+++ Text shown

There’s an old saying that inflation is always and everywhere a monetary phenomenon.
Whether that’s completely true or not is (ahem) not universally agreed, but it’s certainly mostly true most of the time.
A deserted island with nothing but a few trade-addicted residents, 10 coconuts and $100 in cash is likely to see an average price of $10 per coconut.
Double the money supply? Expect an average of $20 for a coconut.

The US money supply (broad Divisia M4) exploded starting around April 2020, when year-on-year CPI inflation was still 1.5%.
The year on year money supply growth was then over 20% for a year, peaking at over 30%.
Then, with a somewhat predictable lag, headline inflation started accelerating.

The interesting observation is this: the money supply growth spike is long gone.
The six month rate of change, annualized, is -0.3%.
The one year rate of change is +2.3%.
The two year rate of change is +3.4%/year.
The year-on-year rate of growth has been under 4% for over two years.

It remains faintly possible that the currently discredited notion that the inflation spike was/is transitory remains a possibility.
Who knows?
Barring any additional evidence to the contrary, I expect the year-on-year rate to settle back to a much more modest level soon, maybe within the next 18 months.
Not as low as it was, but much lower than the recent figures would suggest.
As a wild guess, I’m thinking maybe 4% or 4.5% will seem normal in a couple of years, give or take.
I’ll be wrong, but I try to pick the number that makes it a 50/50 chance of being wrong one way versus the other.

This number matters to me primarily when I am estimating the implied real interest rate built into a call option.
Conservatism means picking the lowest plausible assumption for the rate of inflation.

++++++
+++ Material shown

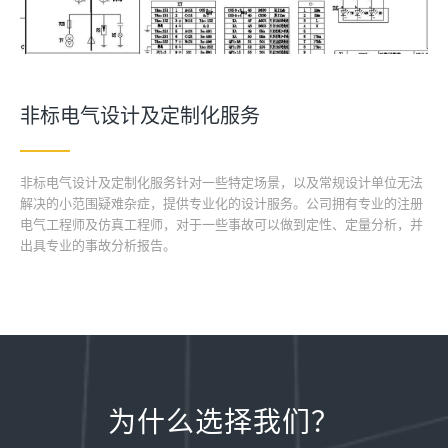
非标电气设计及定制化服务
非标电气设计及定制化服务针对一些特定场景，以及常规设计单位无法
解决的小范围疑难杂症，提供专业化的设计服务。公司拥有专业的注册
电气工程师及仿真工程师，对于一些事故可以做到定性、定量分析，并
出具专业的事故分析报告。
为什么选择我们？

++++++

Copy the passage on inflation and the money supply, starting at "Double the money" and ending at "inflation started accelerating.", but change "headline inflation" to "overall inflation".

Double the money supply? Expect an average of $20 for a coconut.

The US money supply (broad Divisia M4) exploded starting around April 2020, when year-on-year CPI inflation was still 1.5%.
The year on year money supply growth was then over 20% for a year, peaking at over 30%.
Then, with a somewhat predictable lag, overall inflation started accelerating.